Monday, February 24, 2014

Traditional Command Structure

Some people believe that anarchy is bad, because it leads to chaos. Those people cling to authoritarian regimes and institutions, because they think that is the only way order can be maintained. In fact, anarchy, if left to take its natural course, leads to traditional command structure in social groups. The problem with authoritarianism isn't the command structure. The problem is that natural selection processes have ceased to function. In an authoritarian regime, the command hierarchy has calcified into something that no longer functions.

In chimpanzee groups, leadership is fluid. In hunter-gatherer societies, people follow leaders only to the extent that they believe a particular individual whom they are following is going the right way. But as civilization becomes more entrenched, people stop judging for themselves what is true and what is false, and they delegate their thinking to institutions, traditions and authorities.

Real dominance is something a leader earns. It is not something inherited by virtue of race, sex, age, or social rank in a highly structured society. Yet when people talk about traditional family roles, they somehow assume that authority is what leads to dominance. Men dominate women, adults dominate children and employers dominate employees as a result of the structure of society, as opposed to the structure building itself out of the function that each person plays in the immediate social circle.

In Theodosia and the Pirates the difference between natural dominance and false authoritarianism is highlighted. The American Navy has the authority, but not the leadership ability to thwart the British in the War of 1812. The privateers under Jean Laffite have no authority, but they have the ability to do so and the true support of the people. Joseph Alston has the authority to command the local militia, by virtue of being the Governor of South Carolina, but not the ability to exercise that command. James Madison has the authority to secure a declaration of war, but not the natural abilities of a true warrior like Aaron Burr to be a good supreme commander.

Even within the sphere of the family, there is a difference between natural marriage and legal marriage. In a legal marriage in the nineteenth century, a man commanded his wife by virtue of her oath of obedience. However, many men were unequal to the task, as being male did not necessarily give them natural dominance over the women they married. Arguably, in many ways Dolley Madison was a better leader than her husband in times of war, even though she was not his intellectual equal as a scholar.

By the same token, though Theodosia was a far better scholar than Jean Laffite, she was not his equal in leadership under fire. It is for this reason, and not because of any authoritarian command issues or sexist preconceptions, that in this novel, Theodosia accepted Jean's leadership.

Excerpt from page 210 of Theodosia and the Pirates

Today, with all the egalitarian changes in the law that we have seen take place, people are still confused about these issues. The majority support authoritarianism in science and in education, because they fear anarchy.

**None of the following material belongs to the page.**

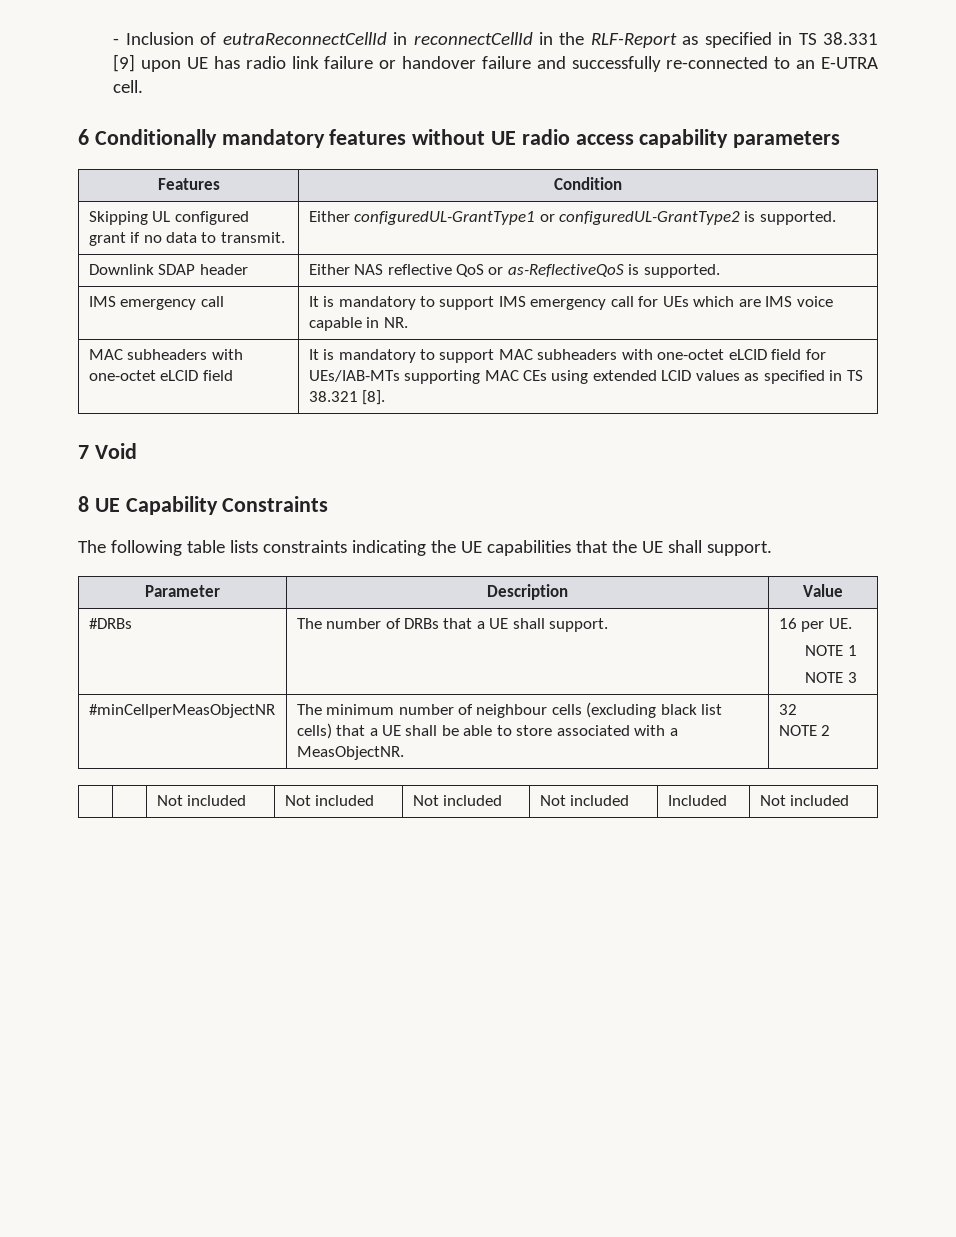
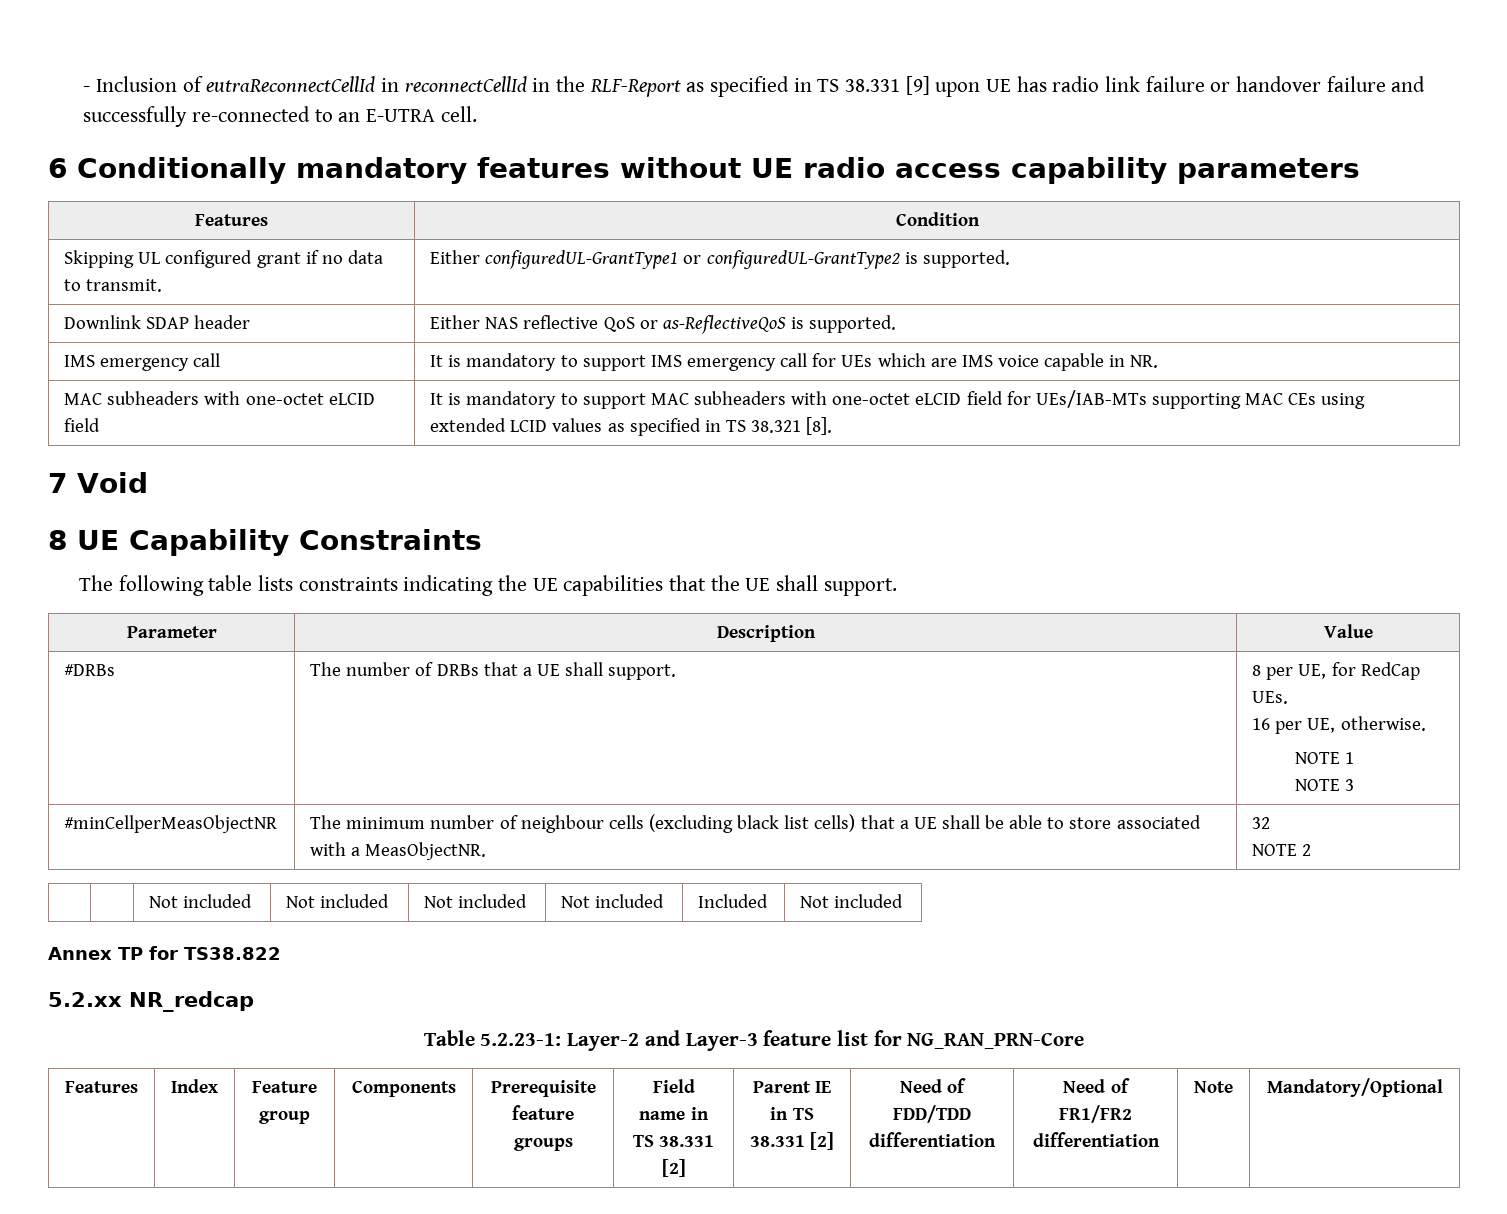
[778,618,852,632] 16 per UE. -> [1252,662,1420,680] [1252,691,1289,704] [1252,716,1426,734] 8 per UE, for RedCap UEs. // 16 per UE, otherwise.
(850, 800) none -> [48,946,281,960] [48,991,254,1012] [423,1030,1085,1051] [65,1081,138,1093] [171,1079,218,1093] [252,1081,317,1093] [259,1111,310,1124] [351,1080,456,1097] [490,1080,596,1097] [512,1105,574,1120] [513,1138,573,1151] [652,1079,695,1093] [639,1107,709,1120] [632,1135,715,1147] [661,1159,686,1177] [752,1081,832,1093] [770,1107,814,1120] [749,1132,835,1150] [899,1078,967,1093] [893,1105,971,1123] [869,1132,996,1147] [1063,1078,1130,1093] [1059,1105,1132,1123] [1032,1132,1160,1147] [1194,1081,1233,1093] [1266,1078,1443,1097] // Annex TP for TS38.822 // 5.2.xx NR_redcap // Table 5.2.23-1: Layer-2 and Layer-3 feature list for NG_RAN_PRN-Core // Features | Index | Feature group | Components | Prerequisite feature groups | Field name in TS 38.331 [2] | Parent IE in TS 38.331 [2] | Need of FDD/TDD differentiation | Need of FR1/FR2 differentiation | Note | Mandatory/Optional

They do not seem to realize that if we just allow nature to take its course, the right leader will always arise in a time of crisis. People will follow not because they are compelled to do so by fear of reprisal, but because they want to do the right thing.


  1. True leadership proves itself, such as leaders in traditional Native American tribes who were esteemed for their prowess on the battle field, or ability to heal the sick with herbs.

  2. This is a good article to discuss, given all the people in the government right now that have the authority, but not necessarily the leadership ability. But the problem with allowing anarchy to run its natural course, is that a lot of people are inherently evil, untrustworthy cads. And in the course of a natural leader rising to the top and eventually establishing himself and regaining control over the chaos, a lot of people (the weakest, probably) would die.
    I understand that's part of the "natural selection" process you're referring to, but I think that's why people are so resistant to anarchy. I personally think it would lead to a stronger nation - a lot of the wimps would be pushed aside or destroyed. Our leadership would be better for it and the nation would be more likely to follow the new leadership.

    1. Thanks for your thoughtful comment, Kathy. Yes, it is because people are afraid of the painful transition from authority-based rule to relative freedom that they cling to the current convoluted system with all its problems.

      I think that the natural results of anarchy don't always have to be cataclysmic. If we only needed to make small corrections due to small errors, we would almost not feel the struggle. It's because we have allowed the selection process to be authority-based for so long that we now fear the correction back to more natural leadership modes will be painful and may involve heavy casualties.